* _Exercise description_
Rewrite the listing below with "privacy policy" swapped for "cookie policy" wherever it occurs, leaving everything else unchanged.

(Transcribed page text)
== == ==

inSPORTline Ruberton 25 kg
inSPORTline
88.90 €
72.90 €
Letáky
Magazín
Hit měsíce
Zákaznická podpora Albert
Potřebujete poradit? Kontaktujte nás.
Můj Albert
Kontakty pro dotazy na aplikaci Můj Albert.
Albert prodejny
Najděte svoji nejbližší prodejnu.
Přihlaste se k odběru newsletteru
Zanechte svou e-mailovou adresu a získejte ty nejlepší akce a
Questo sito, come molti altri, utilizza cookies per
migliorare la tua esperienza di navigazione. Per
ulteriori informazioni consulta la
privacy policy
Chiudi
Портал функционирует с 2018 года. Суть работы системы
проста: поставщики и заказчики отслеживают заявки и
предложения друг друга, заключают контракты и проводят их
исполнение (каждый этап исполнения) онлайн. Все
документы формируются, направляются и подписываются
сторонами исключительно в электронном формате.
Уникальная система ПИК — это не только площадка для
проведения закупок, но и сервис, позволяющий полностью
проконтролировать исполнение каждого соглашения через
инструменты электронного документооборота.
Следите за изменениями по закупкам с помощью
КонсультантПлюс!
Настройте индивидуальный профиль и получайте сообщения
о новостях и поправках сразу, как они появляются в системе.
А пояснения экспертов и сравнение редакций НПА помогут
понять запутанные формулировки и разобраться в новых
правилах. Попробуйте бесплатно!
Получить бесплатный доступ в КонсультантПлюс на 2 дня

== == ==

* _Task output_
inSPORTline Ruberton 25 kg
inSPORTline
88.90 €
72.90 €
Letáky
Magazín
Hit měsíce
Zákaznická podpora Albert
Potřebujete poradit? Kontaktujte nás.
Můj Albert
Kontakty pro dotazy na aplikaci Můj Albert.
Albert prodejny
Najděte svoji nejbližší prodejnu.
Přihlaste se k odběru newsletteru
Zanechte svou e-mailovou adresu a získejte ty nejlepší akce a
Questo sito, come molti altri, utilizza cookies per
migliorare la tua esperienza di navigazione. Per
ulteriori informazioni consulta la
cookie policy
Chiudi
Портал функционирует с 2018 года. Суть работы системы
проста: поставщики и заказчики отслеживают заявки и
предложения друг друга, заключают контракты и проводят их
исполнение (каждый этап исполнения) онлайн. Все
документы формируются, направляются и подписываются
сторонами исключительно в электронном формате.
Уникальная система ПИК — это не только площадка для
проведения закупок, но и сервис, позволяющий полностью
проконтролировать исполнение каждого соглашения через
инструменты электронного документооборота.
Следите за изменениями по закупкам с помощью
КонсультантПлюс!
Настройте индивидуальный профиль и получайте сообщения
о новостях и поправках сразу, как они появляются в системе.
А пояснения экспертов и сравнение редакций НПА помогут
понять запутанные формулировки и разобраться в новых
правилах. Попробуйте бесплатно!
Получить бесплатный доступ в КонсультантПлюс на 2 дня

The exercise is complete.